Verifica dello schema di firma APK v2

  1. Individua il blocco firma APK e verifica che:
    1. Due campi di dimensioni del Blocco firma APK contengono lo stesso valore.
    2. ZIP Central Directory è immediatamente seguito dal record ZIP End of Central Directory.
    3. ZIP La fine della directory centrale non è seguita da altri dati.
  2. Individua il primo blocco APK Signature Scheme v2 all'interno del blocco firma APK. Se il blocco v2 è presente, vai al passaggio 3. In caso contrario, torna alla verifica dell'APK utilizzando lo schema v1 .
  3. Per ogni signer nel blocco APK Signature Scheme v2:
    1. Scegli l' signature algorithm ID di firma più forte supportato dalle signatures . L'ordine di forza dipende da ciascuna versione di implementazione/piattaforma.
    2. Verificare la signature corrispondente dalle signatures rispetto ai signed data utilizzando public key . (Ora è sicuro analizzare signed data .)
    3. Verificare che l'elenco ordinato degli ID dell'algoritmo di firma nei digests e nelle signatures sia identico. (Questo serve per impedire la rimozione/aggiunta della firma.)
    4. Calcola il digest dei contenuti APK utilizzando lo stesso algoritmo digest dell'algoritmo digest utilizzato dall'algoritmo di firma.
    5. Verificare che il digest calcolato sia identico al corrispondente digest dai digests .
    6. Verificare che SubjectPublicKeyInfo del primo certificate di certificates sia identico alla public key .
  4. La verifica ha esito positivo se è stato trovato almeno un signer e il passaggio 3 è riuscito per ogni signer trovato.

Nota : l'APK non deve essere verificato utilizzando lo schema v1 se si verifica un errore nel passaggio 3 o 4.

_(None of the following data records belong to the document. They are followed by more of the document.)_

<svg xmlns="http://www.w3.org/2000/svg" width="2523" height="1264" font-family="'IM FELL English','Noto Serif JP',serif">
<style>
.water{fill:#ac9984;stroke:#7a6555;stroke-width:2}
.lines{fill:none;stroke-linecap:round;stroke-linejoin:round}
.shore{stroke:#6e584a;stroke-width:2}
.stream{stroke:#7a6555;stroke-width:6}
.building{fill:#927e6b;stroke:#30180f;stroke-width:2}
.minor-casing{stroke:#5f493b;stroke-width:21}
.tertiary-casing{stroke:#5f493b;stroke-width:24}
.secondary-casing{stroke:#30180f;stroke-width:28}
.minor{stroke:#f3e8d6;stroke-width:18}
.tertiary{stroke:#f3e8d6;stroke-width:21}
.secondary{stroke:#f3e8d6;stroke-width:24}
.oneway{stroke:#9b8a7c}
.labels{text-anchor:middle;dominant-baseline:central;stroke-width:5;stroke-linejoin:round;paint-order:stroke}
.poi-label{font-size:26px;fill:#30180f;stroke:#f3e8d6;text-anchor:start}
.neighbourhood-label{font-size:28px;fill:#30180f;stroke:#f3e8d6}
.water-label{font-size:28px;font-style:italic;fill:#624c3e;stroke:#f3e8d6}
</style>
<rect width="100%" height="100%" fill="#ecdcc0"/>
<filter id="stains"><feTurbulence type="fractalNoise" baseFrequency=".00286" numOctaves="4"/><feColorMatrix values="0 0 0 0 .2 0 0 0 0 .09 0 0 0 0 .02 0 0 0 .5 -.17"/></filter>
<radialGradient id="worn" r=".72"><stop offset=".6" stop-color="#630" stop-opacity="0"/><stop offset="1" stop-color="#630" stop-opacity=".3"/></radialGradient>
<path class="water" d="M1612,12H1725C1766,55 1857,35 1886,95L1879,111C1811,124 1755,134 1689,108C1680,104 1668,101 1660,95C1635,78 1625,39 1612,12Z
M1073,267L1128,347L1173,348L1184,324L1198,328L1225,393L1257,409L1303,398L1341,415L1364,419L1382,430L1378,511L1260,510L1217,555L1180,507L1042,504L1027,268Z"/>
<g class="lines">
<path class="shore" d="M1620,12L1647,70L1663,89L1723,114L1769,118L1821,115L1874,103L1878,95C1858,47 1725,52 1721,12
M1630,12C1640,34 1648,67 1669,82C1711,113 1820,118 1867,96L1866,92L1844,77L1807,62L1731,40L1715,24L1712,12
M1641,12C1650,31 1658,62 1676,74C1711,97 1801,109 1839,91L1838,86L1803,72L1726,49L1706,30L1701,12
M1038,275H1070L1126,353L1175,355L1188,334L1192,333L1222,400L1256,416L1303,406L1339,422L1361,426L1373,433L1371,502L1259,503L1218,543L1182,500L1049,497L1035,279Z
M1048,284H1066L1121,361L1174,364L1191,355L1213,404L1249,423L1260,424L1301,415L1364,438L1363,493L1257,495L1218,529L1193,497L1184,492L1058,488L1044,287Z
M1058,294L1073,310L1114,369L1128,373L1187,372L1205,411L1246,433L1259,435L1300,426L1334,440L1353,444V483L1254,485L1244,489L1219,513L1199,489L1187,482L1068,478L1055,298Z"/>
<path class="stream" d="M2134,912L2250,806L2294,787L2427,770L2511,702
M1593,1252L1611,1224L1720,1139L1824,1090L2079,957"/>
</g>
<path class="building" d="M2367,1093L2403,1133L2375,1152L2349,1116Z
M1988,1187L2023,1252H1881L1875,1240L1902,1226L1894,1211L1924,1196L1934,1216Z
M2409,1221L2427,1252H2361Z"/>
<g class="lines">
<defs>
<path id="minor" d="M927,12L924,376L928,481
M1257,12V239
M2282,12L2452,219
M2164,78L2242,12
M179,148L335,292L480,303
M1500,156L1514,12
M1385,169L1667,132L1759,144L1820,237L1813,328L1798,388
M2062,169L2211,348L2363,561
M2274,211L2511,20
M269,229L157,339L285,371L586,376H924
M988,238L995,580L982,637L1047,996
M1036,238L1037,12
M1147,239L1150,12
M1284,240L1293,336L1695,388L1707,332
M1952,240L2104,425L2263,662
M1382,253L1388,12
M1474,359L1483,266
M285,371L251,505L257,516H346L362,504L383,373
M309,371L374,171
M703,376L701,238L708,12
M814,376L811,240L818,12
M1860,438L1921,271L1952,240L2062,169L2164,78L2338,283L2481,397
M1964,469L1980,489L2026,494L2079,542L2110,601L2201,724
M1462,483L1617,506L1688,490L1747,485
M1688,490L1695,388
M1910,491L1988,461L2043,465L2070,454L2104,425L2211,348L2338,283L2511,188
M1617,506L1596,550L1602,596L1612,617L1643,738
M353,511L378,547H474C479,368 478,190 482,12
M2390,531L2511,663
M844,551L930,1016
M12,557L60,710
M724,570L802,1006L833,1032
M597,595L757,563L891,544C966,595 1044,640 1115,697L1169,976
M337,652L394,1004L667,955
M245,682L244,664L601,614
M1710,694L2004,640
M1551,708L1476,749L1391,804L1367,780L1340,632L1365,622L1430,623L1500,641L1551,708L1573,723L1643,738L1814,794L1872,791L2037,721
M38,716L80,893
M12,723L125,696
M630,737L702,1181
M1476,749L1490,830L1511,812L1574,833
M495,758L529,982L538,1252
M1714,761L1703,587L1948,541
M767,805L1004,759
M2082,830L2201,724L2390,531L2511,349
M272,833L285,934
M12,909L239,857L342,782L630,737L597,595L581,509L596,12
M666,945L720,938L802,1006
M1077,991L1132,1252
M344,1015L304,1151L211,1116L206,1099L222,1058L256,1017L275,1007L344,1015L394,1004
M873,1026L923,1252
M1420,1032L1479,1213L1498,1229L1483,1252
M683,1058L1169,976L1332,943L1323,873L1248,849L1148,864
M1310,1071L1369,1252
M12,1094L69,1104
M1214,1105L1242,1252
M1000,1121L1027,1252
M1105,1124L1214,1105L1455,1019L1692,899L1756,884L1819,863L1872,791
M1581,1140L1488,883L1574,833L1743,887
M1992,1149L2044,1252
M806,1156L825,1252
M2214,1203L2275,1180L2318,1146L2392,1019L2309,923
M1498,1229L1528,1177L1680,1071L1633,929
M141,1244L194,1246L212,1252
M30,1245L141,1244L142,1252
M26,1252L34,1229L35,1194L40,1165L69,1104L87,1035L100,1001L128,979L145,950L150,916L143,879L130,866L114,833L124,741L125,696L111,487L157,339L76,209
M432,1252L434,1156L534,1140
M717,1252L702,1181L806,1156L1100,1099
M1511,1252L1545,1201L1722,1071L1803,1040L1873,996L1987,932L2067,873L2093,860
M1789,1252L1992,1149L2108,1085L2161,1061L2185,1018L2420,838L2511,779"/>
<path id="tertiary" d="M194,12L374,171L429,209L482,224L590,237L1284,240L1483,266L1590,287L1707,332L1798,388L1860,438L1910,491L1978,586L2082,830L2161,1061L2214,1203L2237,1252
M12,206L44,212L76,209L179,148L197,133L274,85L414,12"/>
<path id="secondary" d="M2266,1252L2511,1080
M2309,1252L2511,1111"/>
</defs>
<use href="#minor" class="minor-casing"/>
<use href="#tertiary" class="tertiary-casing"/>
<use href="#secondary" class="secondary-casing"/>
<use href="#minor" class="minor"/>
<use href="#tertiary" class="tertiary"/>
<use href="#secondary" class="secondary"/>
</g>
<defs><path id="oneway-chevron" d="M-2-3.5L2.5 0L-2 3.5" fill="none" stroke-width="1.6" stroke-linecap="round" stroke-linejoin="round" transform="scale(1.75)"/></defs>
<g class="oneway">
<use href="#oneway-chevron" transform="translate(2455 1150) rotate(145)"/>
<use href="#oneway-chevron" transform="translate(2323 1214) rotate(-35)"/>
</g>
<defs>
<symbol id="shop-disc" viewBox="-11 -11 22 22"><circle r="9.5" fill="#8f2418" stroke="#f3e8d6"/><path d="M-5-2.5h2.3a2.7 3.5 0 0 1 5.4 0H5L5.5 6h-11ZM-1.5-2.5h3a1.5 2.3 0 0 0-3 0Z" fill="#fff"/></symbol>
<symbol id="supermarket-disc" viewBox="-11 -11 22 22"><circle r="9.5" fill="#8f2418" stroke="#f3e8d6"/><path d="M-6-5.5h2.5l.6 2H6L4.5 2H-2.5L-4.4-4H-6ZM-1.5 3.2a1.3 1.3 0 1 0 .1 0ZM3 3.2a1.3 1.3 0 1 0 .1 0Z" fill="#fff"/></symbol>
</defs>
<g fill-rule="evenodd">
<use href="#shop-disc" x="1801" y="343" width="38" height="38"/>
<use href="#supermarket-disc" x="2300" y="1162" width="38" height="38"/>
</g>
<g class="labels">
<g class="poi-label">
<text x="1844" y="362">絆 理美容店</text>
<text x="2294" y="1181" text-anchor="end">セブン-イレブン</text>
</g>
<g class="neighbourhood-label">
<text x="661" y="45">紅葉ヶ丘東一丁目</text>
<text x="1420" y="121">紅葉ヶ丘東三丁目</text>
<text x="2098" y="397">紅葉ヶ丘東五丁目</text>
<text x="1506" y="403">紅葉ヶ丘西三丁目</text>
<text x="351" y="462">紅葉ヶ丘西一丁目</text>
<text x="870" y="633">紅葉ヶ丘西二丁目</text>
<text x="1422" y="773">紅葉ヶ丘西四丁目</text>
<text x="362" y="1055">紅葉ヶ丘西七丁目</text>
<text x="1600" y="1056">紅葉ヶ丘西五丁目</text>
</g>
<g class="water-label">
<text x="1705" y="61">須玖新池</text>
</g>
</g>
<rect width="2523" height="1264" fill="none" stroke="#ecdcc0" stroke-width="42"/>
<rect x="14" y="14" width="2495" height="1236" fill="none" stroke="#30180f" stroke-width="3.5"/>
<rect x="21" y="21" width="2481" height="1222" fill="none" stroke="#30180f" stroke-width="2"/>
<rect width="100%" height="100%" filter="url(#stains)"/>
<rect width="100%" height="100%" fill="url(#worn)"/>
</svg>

Verifica APK firmata JAR (schema v1)

L'APK firmato JAR è un JAR firmato standard , che deve contenere esattamente le voci elencate in META-INF/MANIFEST.MF e in cui tutte le voci devono essere firmate dallo stesso gruppo di firmatari. La sua integrità è verificata come segue:

  1. Ciascun firmatario è rappresentato da una voce JAR META-INF/<signer>.SF e META-INF/<signer>.(RSA|DSA|EC).
  2. <signer>.(RSA|DSA|EC) è un CMS ContentInfo PKCS #7 con struttura SignedData la cui firma è verificata sul file <signer>.SF.
  3. Il file <firmatario>.SF contiene un digest dell'intero file di META-INF/MANIFEST.MF e digest di ciascuna sezione di META-INF/MANIFEST.MF. L'intero file digest di MANIFEST.MF viene verificato. Se ciò non riesce, viene invece verificato il digest di ciascuna sezione MANIFEST.MF.
  4. META-INF/MANIFEST.MF contiene, per ogni voce JAR protetta dall'integrità, una sezione con il nome corrispondente contenente il digest del contenuto non compresso della voce. Tutti questi digest sono verificati.
  5. La verifica dell'APK non riesce se l'APK contiene voci JAR che non sono elencate in MANIFEST.MF e non fanno parte della firma JAR.

La catena di protezione è quindi <firmatario>.(RSA|DSA|EC) -> <firmatario>.SF -> MANIFEST.MF -> contenuto di ciascuna voce JAR protetta dall'integrità.